Dans son étude sur le deuil au sein des familles transnationales, Josiane Le Gall (2017) a montré que la mort d’un être cher était l’un des moments où la distance entre les membres de la famille occasionnait des coûts émotionnels importants. En effet, la co-présence physique était privilégiée lors de ces situations de crise. Or, les déplacements transnationaux ne sont pas toujours possibles pour les migrants, lesquels doivent avoir recours aux modes de co-présence virtuelle pour compenser le manque physique.
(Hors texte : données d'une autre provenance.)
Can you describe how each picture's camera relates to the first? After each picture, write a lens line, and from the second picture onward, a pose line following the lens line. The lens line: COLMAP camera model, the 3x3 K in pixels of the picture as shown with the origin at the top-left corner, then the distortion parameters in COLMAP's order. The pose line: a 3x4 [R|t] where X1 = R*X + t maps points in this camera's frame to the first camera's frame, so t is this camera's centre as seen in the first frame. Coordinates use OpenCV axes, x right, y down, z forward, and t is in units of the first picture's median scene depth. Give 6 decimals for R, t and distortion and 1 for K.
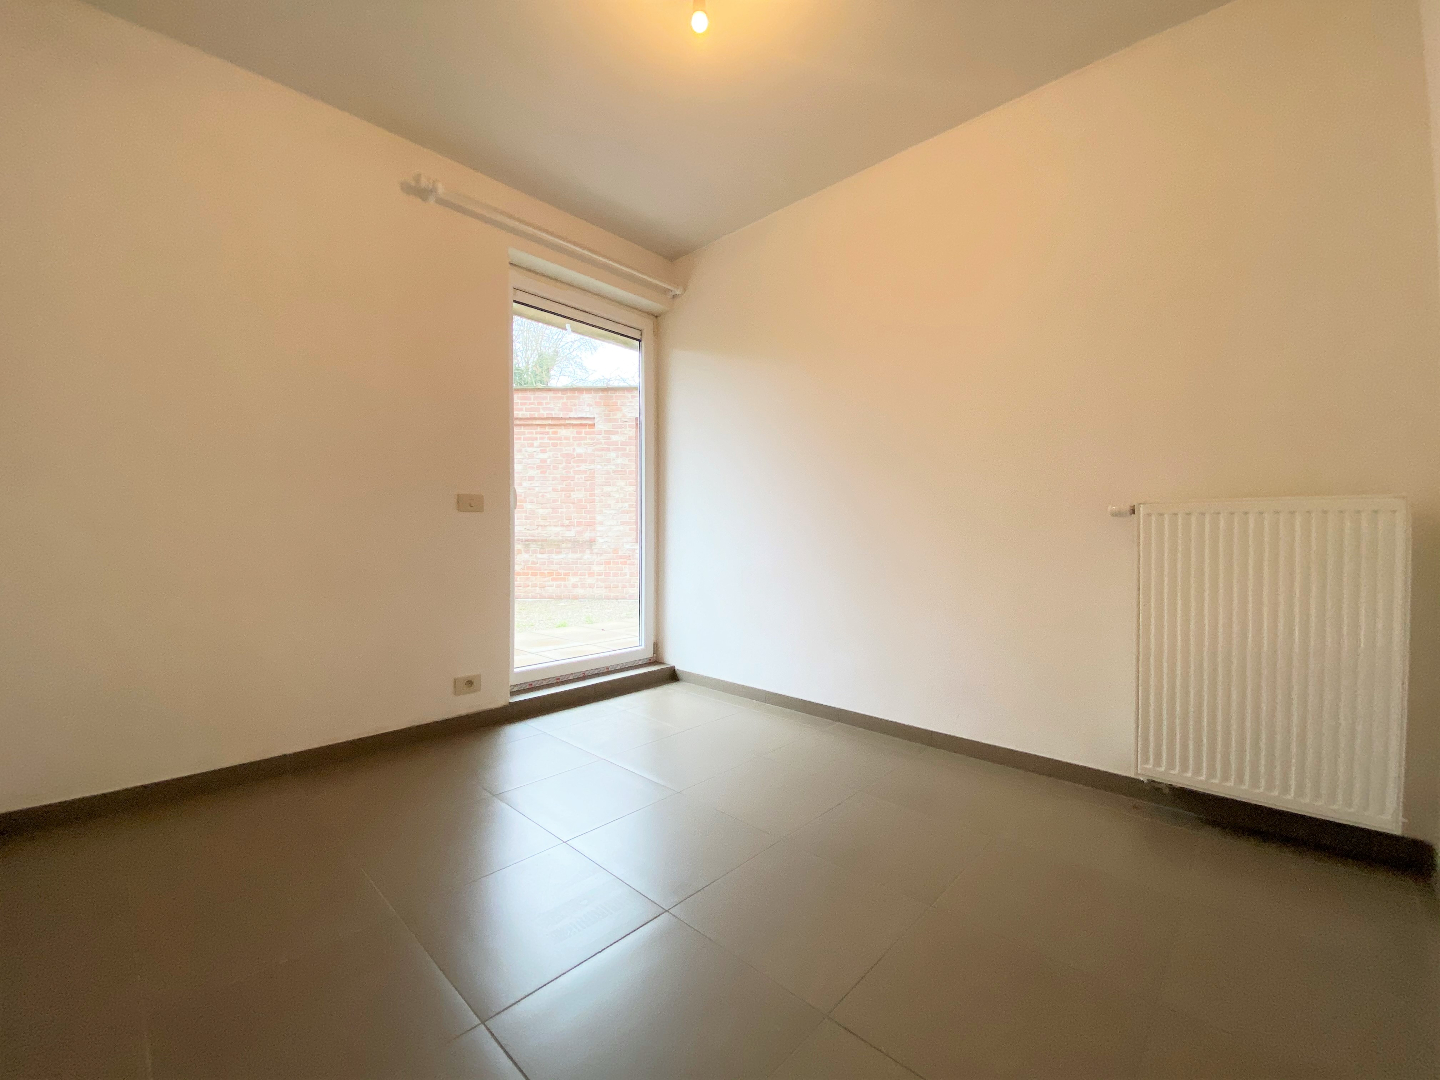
lens RADIAL K [[589.6, 0, 725.1], [0, 589.6, 540.1], [0, 0, 1]] dist [-0.001874, -0.000399]
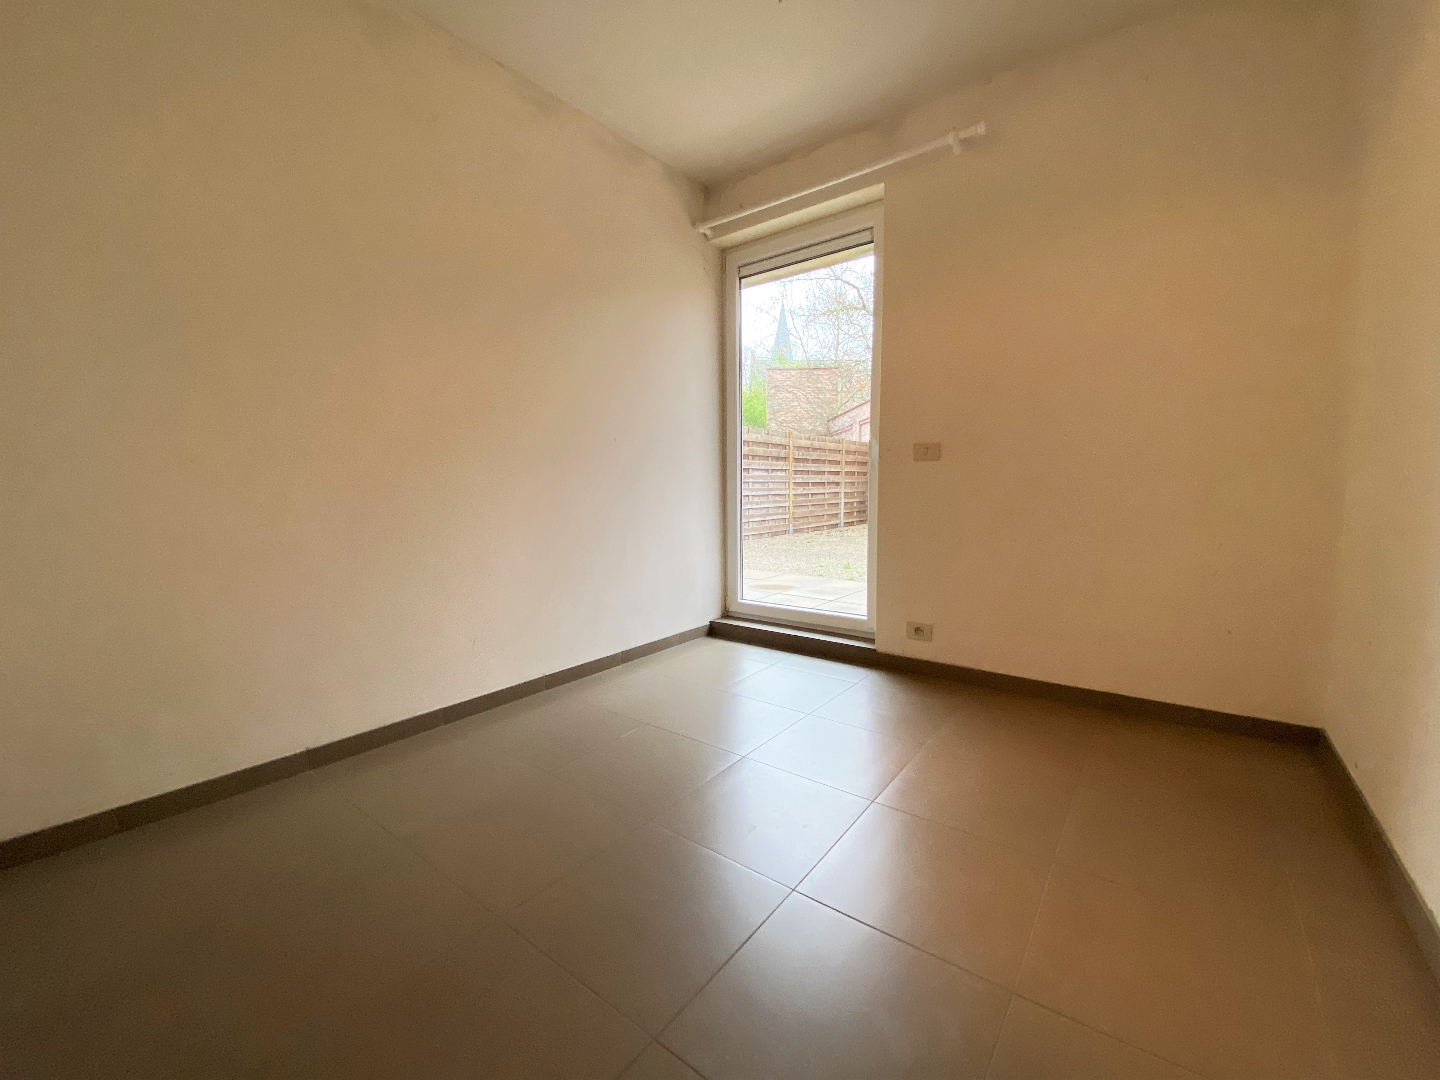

La mort éventuelle du conjoint n’a été mentionnée que par Isabelle, une participante à l’étude mariée à un homme marocain. Or, pour elle, c’était une préoccupation majeure, compte tenu que les corps sont enterrés dans les vingt- quatre heures dans la foi musulmane. Isabelle craignait que la famille de son conjoint ne la contacte pas assez rapidement s’il arrivait quelque chose à son mari.
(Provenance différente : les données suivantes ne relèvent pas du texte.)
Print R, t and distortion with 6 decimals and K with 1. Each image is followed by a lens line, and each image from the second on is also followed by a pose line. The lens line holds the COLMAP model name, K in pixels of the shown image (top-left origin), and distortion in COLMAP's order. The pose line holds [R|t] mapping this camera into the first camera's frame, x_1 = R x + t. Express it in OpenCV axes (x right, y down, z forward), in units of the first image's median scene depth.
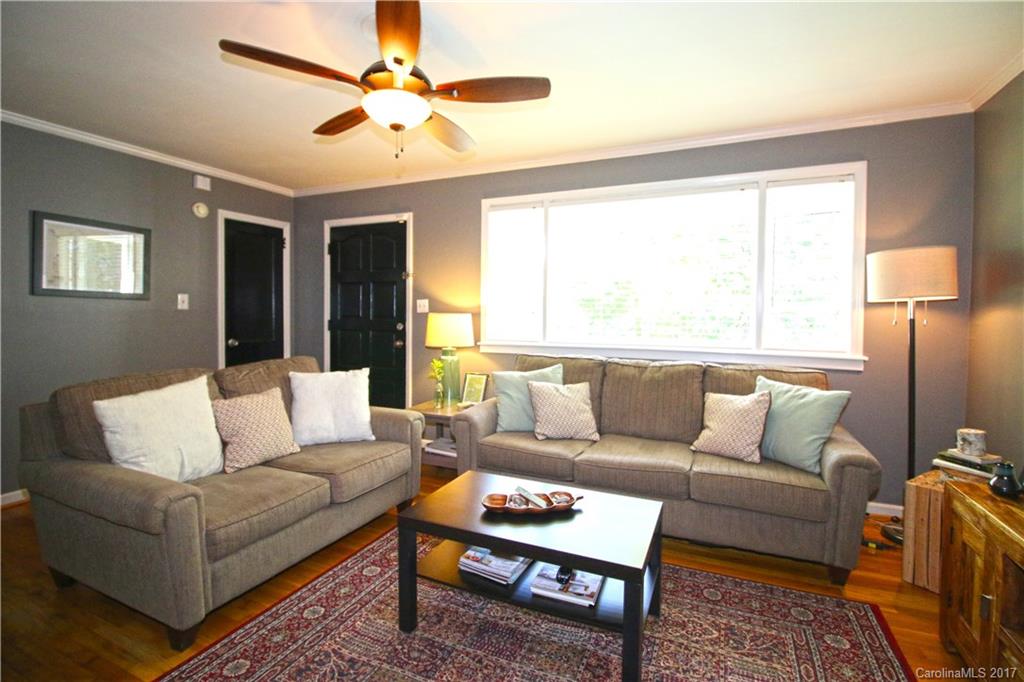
lens RADIAL K [[472.5, 0, 511.4], [0, 472.5, 337.0], [0, 0, 1]] dist [-0.000734, -0.013148]
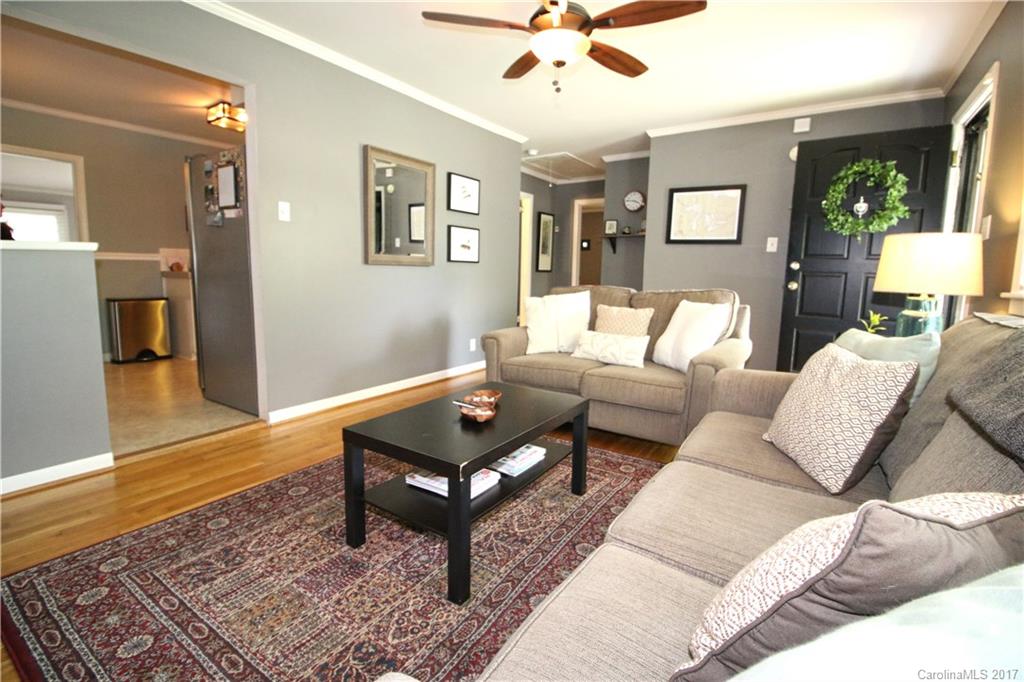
lens RADIAL K [[462.7, 0, 512.0], [0, 462.7, 341.0], [0, 0, 1]] dist [0.000260, -0.011007]
pose [[-0.168191, 0.138451, -0.975983, 0.632636], [-0.068641, 0.986039, 0.151706, 0.031772], [0.983362, 0.092508, -0.156339, 0.763035]]
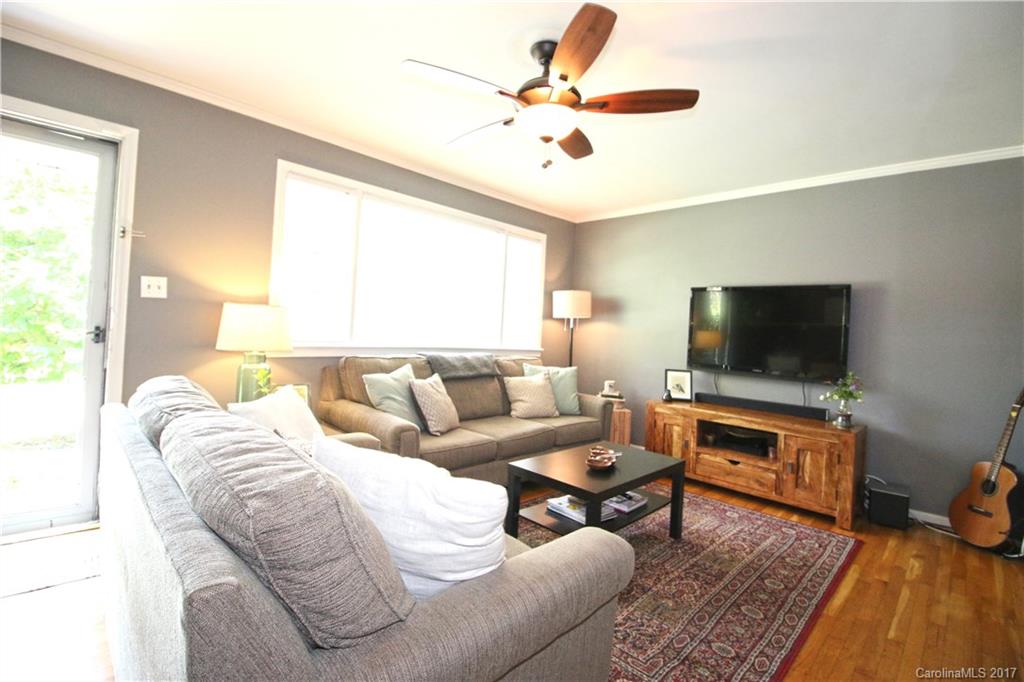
lens RADIAL K [[470.4, 0, 514.8], [0, 470.4, 328.1], [0, 0, 1]] dist [-0.000526, -0.011734]
pose [[0.348801, 0.014495, 0.937085, -0.836569], [-0.007705, 0.999891, -0.012599, -0.009629], [-0.937165, -0.002826, 0.348875, 0.478724]]
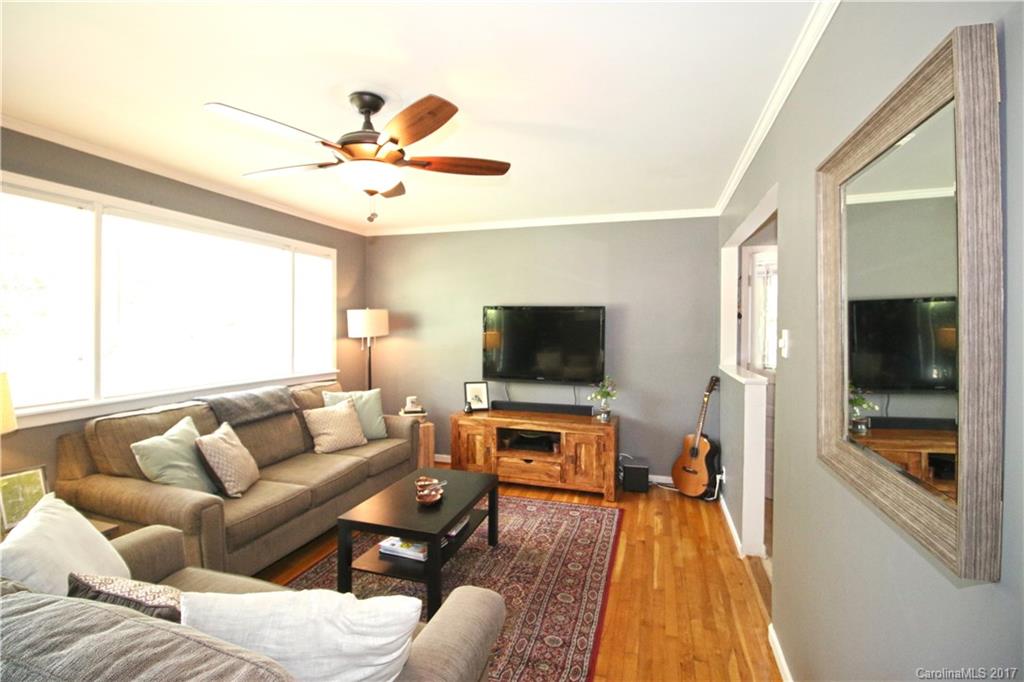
lens RADIAL K [[470.4, 0, 514.8], [0, 470.4, 328.1], [0, 0, 1]] dist [-0.000526, -0.011734]
pose [[-0.124427, -0.018573, 0.992055, -0.883318], [0.036585, 0.999059, 0.023292, -0.110861], [-0.991554, 0.039193, -0.123631, 0.564803]]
Dans d’autres cas, la distance était aussi une source d’inconfort ou de quiproquo, surtout lors de l’annonce de nouvelles importantes. Par exemple, Magda, alors basée en Allemagne, a longtemps pondéré la manière dont elle allait annoncer à son conjoint qu’elle était enceinte :

« J’allais voir mes parents et je me suis dis : «Je vais quand même le dire à mon chum avant de le dire à mes parents». Donc, je l’ai appelé, mais je voulais lui envoyer une surprise. J’avais fait des photos, découpé un cœur où je voulais insérer la photo de l’échographie. Il fallait que je lui parle jeudi matin. Et lui, jeudi matin, il voyageait. Il a dit : «Non, c’est trop tôt, je n’ai pas envie de me lever pour te parler ». J’ai dit : « Je dois te parler, demain ». «Pourquoi? T’es enceinte ou quoi?». Alors là, qu’est-ce que je fais ? Est-ce que je mens ou je le sors carrément? J’ai respiré et j’ai dit : «Oui, je suis enceinte». Il a dit : «QUOI, de qui? » Là, j’avais envie de passer par le téléphone et le gifler en personne. Je lui explique que j’ai probablement amené ses petits amis dans l’avion. Là, il était sous le choc. Il ne s’attendait vraiment pas à ça. Il était comme bête, mais ce n’était pas la joie à laquelle tu t’attends quand tu annonces que tu es enceinte. Je lui fais quand même

mon dessin. Je lui envoie ça. On ne se parle pas jusqu’à lundi. Mais lundi, j’avais la prochaine échographie et j’ai eu la confirmation qu’il y avait deux cœurs qui battaient. Là, je l’appelle et je dis «Hey, comment ça va?» «Oui, ça va». J’ai dis : «Tu te remets du choc? C’est parce que, je ne voulais pas en parler… » Il a dit : «C’est des jumeaux». J’ai dit «Tu peux peut-être me laisser annoncer les nouvelles! Oui, c’est des jumeaux». Il était vraiment sous le choc. Je pense qu’il tremblait, mais je ne le voyais pas. Par téléphone, c’est plate81. »

Cet extrait très riche illustre bien les limites de la communication à distance. En effet, le malentendu qui a émergé lors de l’annonce d’un évènement qui se voulait joyeux a poussé Magda à vouloir dépasser les limites des moyens de communication à distance. Elle a souhaité « passer par le téléphone et le gifler en personne ». Toutefois, cet extrait montre aussi que ces limites possèdent le potentiel d’être compensées, en partie par la prise de rendez-vous téléphoniques et l’envoi de matériel de soutien (le bricolage), lequel a servi d’objet de réconfort par proxy (Baldassar, 2008). Ainsi, pour les rituels transnationaux tels que les baptêmes ou les mariages, la co-présence physique était aussi préférée par les femmes. Dans les cas où celle-ci n’était pas possible, la technologie qui permet de stimuler le plus de sens était utilisée.